On Friday 21. November 2014 13.44.02 Kingsley Idehen wrote:
> To be more precise, since I don't like DBMS and Database Document 
> conflation either, A SPARQL processor needs a mechanism for targeting 
> database documents.
> 
> In the case of 
> <http://client.linkeddatafragments.org/#sparql-processor>, how does 
> handle what I've outlined above work?

As they said, it is just the UI, you can hand any TPF data source to the client and off you go.

But I think that misses the crucial point, which is how things happen behind that. Strictly, Ruben is right; you 
can basically materialize all possible triple patterns, with pages, and store them in a file system. In that 
case, it is correct that no DBMS is involved. 

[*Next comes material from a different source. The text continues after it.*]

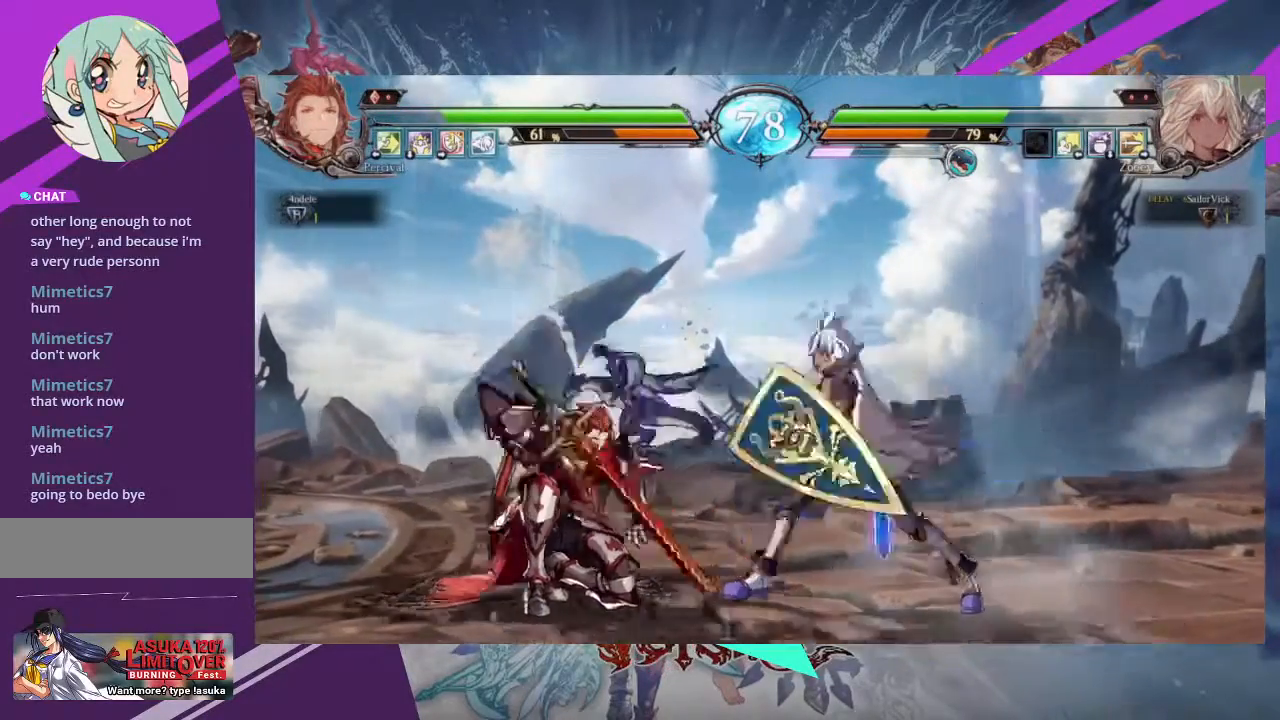
{"buttons": [], "left_stick": "down-right", "events": [[100, "left_stick", "right"], [301, "left_stick", "down-right"]]}
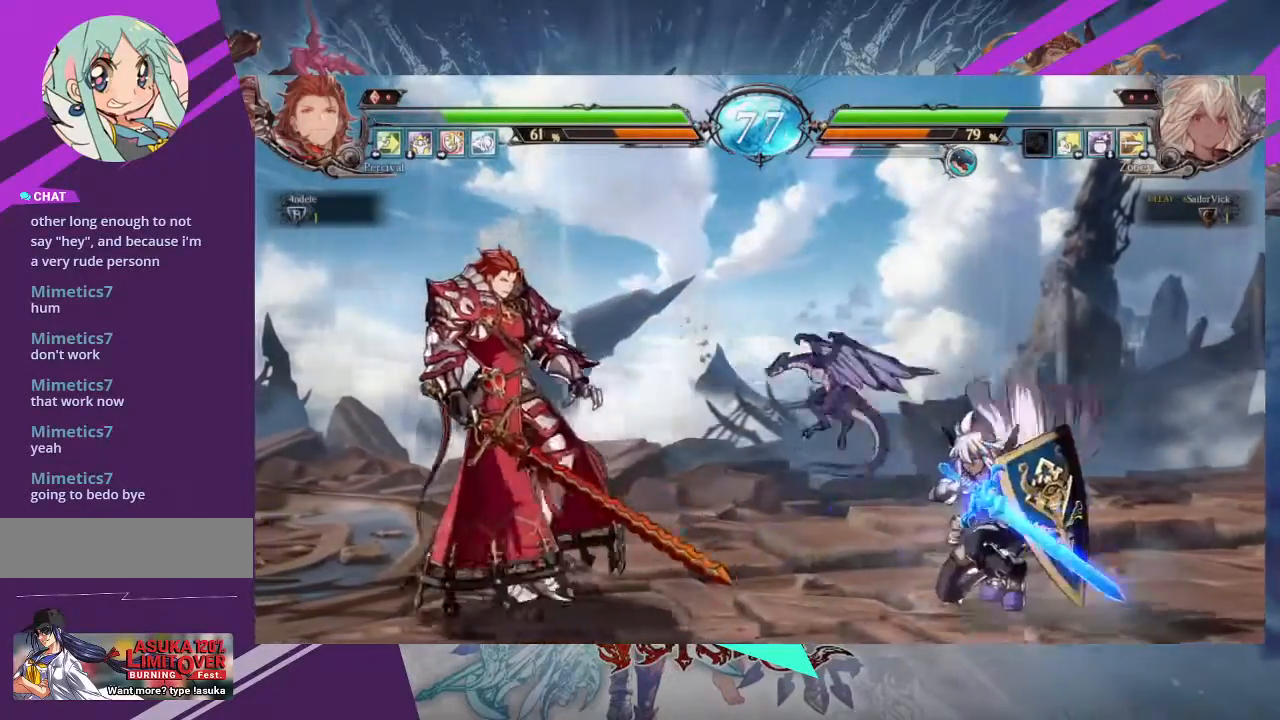
{"buttons": [], "left_stick": "center", "events": [[133, "left_stick", "up-left"], [500, "left_stick", "center"]]}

However, I would claim that this is not practical in almost all cases. I have myself been working on a system 
that did something similar, in a fairly high-traffic, but slow-update case, which is the case where it possibly 
makes most sense, but the horror of the code we had to manage the updates, I still shiver at the thought! 
:-) Essentially, it is writing YA materialization framework.

I think you'd much rather like to ensure that you have a good DBMS at the bottom, then a layer that serves 
TPFs, and makes sure you have cache headers, and then a reverse caching proxy facing the network 
(which is about the architecture that I'm running on my endpoint).

However, this places three requirements that aren't necessarily easy on the DBMS. The first, that I know 
that you do well, already, Kingsley, is paging. The next is that it must be much cheaper to compute the 
cardinality (or at least an estimate) of any triple pattern result, than computing the result of the same triple 
pattern. Can you do that with Virtuoso? If yes, how do we access it?

The third requirement is that it must be much cheaper to compute the last modified time of any triple 
pattern result than to compute the result itself, so that the reverse proxy can do its job effectively. Again, 
can Virtuoso do that, and if so, how can we access that time?